Edebi kişiliğinin temel kaynağı, Mevlana’nın “Mesnevi” eseridir. Şeyh Galip’in sembolleri ve ifadeleri güçlüdür; divan şiirinin geleneklerini sürdürürken aynı zamanda yenilikçi bir yapı ortaya koymuştur. Yenilikleri ve divan şiirinin geleneklerini sentezleyerek iki düşünceden de vazgeçmemiştir.
Şiirlerindeki sembolizm sadece kendi bölgesinde değil, batılı şairler tarafından da beğenilmiştir. Eserlerinde tasavvufun hakim olduğu ve “ıstırap” temasının öne çıktığı görülür. Hayallerine sıkça yer verir, soyut kavramları somutlaştırır ve edebi sanatlara başvurarak şiirlerini güçlendirir. Şeyh Galip’in edebi kişiliği, güçlü ve etkileyici bir şair olarak kendini göstermektedir.
Eserleri
Şeyh Galip’in edebi kariyerinde önemli ve bilinen eserleri şunlardır:
- Hüsn ü Aşk: “Güzellik ve Aşk” anlamına gelen bu eser, bir mesnevidir ve aruz ölçüsüyle yazılmıştır. İçerisinde tasavvufi öğeler barındırır. Edebiyat hayatında benimsemiş olduğu Sebk-i Hindi akımı, bu eserde de görülür. Şeyh Galip’in eserleri arasında en önemlisi olan bu mesnevi, 6 ayda tamamlanmıştır.

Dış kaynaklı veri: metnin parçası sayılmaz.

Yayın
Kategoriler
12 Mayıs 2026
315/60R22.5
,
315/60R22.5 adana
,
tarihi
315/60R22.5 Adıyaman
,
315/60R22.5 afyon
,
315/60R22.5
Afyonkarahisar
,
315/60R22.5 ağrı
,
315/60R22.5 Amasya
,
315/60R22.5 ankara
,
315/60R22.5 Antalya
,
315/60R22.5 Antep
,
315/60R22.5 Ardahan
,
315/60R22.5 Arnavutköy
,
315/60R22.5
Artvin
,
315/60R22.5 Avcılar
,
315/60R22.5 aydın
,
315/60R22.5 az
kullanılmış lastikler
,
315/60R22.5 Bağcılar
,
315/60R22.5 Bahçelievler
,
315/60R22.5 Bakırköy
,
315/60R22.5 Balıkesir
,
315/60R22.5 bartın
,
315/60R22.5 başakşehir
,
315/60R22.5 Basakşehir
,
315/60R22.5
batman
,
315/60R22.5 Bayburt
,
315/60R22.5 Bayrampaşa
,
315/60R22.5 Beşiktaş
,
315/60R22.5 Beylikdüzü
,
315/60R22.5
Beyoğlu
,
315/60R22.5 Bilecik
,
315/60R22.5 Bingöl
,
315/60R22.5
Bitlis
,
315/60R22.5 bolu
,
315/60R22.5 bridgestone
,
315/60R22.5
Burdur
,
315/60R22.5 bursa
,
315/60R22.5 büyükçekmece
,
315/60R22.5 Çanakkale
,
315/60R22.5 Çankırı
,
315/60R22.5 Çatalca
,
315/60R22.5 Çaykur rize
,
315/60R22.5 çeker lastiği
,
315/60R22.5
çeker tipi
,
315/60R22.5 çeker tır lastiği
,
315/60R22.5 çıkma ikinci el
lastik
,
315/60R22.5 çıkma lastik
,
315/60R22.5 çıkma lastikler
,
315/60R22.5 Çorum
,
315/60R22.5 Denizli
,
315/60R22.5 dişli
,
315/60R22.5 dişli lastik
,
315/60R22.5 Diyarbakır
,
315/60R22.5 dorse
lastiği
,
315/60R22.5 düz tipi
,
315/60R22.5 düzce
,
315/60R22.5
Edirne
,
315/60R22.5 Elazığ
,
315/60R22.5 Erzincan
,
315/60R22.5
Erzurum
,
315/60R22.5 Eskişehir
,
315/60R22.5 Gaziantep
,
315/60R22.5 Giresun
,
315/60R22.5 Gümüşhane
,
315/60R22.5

- Divan: Şeyh Galip’in şiirlerini topladığı bu eser, 24 yaşında yazılmıştır ve zamanla eklemeler yapılarak zenginleştirilmiştir. Eserde 26 kaside, 331 Türkçe gazel, 36 Farsça gazel, 2 müstezad, 4 terkib-i bend, 9 terci-i bend, 7 müseddes, 4 muhammes, 17 tasmis, 68 tarih, 11 şarkı, kıta, rubai ve mesneviler bulunmaktadır.
- Şerh-i Cezire-i Mesnevi: 1790 yılında tamamlanan bu eser, “Cezire-i Mesnevi” adlı eserin mensur şerhidir ve Mevlevi tarikatına dair önemli bilgiler içerir.
- Er-Risaletü’l Behiyye fi Tarikati’l Mevleviyye: “Es-Sohbetü’s Safiyye” adlı esere yazılmış Arapça bir şerhtir ve Mevlevi tarikatına ait bilgileri kapsamlı bir şekilde sunar.
- Tezkire-i Şu’ara-yı Mevleviyye: Mevlevi şairlerinin beğendiği şiirleri toplayarak Esrar Dede’ye vermiştir. Bu eserdeki şiirlerin seçimi Şeyh Galip’e aittir ve Mevlevi şairlerinin eserlerinin bir derlemesidir.